[REQUIRED TASK 1]
Output the section of the G-learning text starting with "This is mainly" and going on through "got similar results.", word for word.

This is mainly to benchmark against tabular Q-learning, which I've implemented here.
Note: The paper reference for G-learning [1] uses costs, not rewards, so whenever I say reward here, just negate it and view it as the cost. Thus, the reward of -100 for Q-learning is really a cost of 100 for G-learning.
I tested with CliffWorldEnv
using the following settings:
- number of episodes = 1000
- discount factor = 0.95
- alpha = n(s,a)^(-0.8) for the temporal difference update, where n(s,a) is the number of times that (s,a) have been visited. It's Equation 29 in reference [1].
- epsilon = 0.1 for greedy-epsilon exploration. Once the agent executes an action, it's deterministic.
- k = 1e-3, a special scheduling parameter for the \beta term in G-learning, which not used in Q-learning. I also tuned with 1e4, 5*1e-5, and 1e-6 as reported in [1] and got similar results.

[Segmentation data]
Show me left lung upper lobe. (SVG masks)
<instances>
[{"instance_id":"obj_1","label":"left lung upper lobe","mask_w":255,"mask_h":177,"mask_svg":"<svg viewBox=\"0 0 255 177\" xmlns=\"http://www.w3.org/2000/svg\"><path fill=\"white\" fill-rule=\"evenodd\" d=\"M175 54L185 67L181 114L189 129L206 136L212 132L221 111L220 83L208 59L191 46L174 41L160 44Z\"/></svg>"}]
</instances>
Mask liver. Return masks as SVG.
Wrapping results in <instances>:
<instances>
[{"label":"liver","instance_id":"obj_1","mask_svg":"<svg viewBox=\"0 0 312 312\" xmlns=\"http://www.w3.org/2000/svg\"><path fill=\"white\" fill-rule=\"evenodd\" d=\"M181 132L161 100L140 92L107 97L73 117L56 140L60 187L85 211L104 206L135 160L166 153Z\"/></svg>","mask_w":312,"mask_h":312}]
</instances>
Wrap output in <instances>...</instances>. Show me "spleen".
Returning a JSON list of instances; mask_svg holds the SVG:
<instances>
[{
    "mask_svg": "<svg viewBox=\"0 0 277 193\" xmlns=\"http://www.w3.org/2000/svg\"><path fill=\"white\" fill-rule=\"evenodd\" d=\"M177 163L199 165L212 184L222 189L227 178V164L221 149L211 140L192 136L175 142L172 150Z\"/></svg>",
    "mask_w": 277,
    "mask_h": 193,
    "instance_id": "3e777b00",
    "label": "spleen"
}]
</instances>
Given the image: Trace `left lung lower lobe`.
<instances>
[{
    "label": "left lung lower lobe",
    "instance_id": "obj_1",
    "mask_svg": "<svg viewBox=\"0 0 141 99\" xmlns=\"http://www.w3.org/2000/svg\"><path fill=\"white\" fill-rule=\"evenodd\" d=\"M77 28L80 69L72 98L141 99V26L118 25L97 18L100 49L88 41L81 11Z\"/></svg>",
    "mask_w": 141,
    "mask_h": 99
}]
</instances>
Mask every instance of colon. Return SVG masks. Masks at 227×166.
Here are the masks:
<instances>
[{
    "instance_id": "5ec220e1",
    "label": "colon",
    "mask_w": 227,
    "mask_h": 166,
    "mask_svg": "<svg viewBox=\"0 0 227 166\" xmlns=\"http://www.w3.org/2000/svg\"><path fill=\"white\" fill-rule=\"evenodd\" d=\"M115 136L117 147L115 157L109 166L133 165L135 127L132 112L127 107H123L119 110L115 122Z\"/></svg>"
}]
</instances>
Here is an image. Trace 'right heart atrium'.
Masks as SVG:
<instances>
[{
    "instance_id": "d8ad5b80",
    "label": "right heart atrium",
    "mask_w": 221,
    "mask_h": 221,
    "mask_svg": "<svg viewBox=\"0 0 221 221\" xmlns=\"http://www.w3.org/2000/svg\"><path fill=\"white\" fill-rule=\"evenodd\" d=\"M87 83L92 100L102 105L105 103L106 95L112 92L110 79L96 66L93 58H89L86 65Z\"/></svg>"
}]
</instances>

[REQUIRED TASK 2]
Could you switch "Show me" to "Segment" in the segmentation data rows, starting with the first row and going on through the line with "Mask liver. Return masks as SVG.", and return only those lines with everything else unchanged?

[SOLUTION 1]
This is mainly to benchmark against tabular Q-learning, which I've implemented here.
Note: The paper reference for G-learning [1] uses costs, not rewards, so whenever I say reward here, just negate it and view it as the cost. Thus, the reward of -100 for Q-learning is really a cost of 100 for G-learning.
I tested with CliffWorldEnv
using the following settings:
- number of episodes = 1000
- discount factor = 0.95
- alpha = n(s,a)^(-0.8) for the temporal difference update, where n(s,a) is the number of times that (s,a) have been visited. It's Equation 29 in reference [1].
- epsilon = 0.1 for greedy-epsilon exploration. Once the agent executes an action, it's deterministic.
- k = 1e-3, a special scheduling parameter for the \beta term in G-learning, which not used in Q-learning. I also tuned with 1e4, 5*1e-5, and 1e-6 as reported in [1] and got similar results.

[SOLUTION 2]
Segment left lung upper lobe. (SVG masks)
<instances>
[{"instance_id":"obj_1","label":"left lung upper lobe","mask_w":255,"mask_h":177,"mask_svg":"<svg viewBox=\"0 0 255 177\" xmlns=\"http://www.w3.org/2000/svg\"><path fill=\"white\" fill-rule=\"evenodd\" d=\"M175 54L185 67L181 114L189 129L206 136L212 132L221 111L220 83L208 59L191 46L174 41L160 44Z\"/></svg>"}]
</instances>
Mask liver. Return masks as SVG.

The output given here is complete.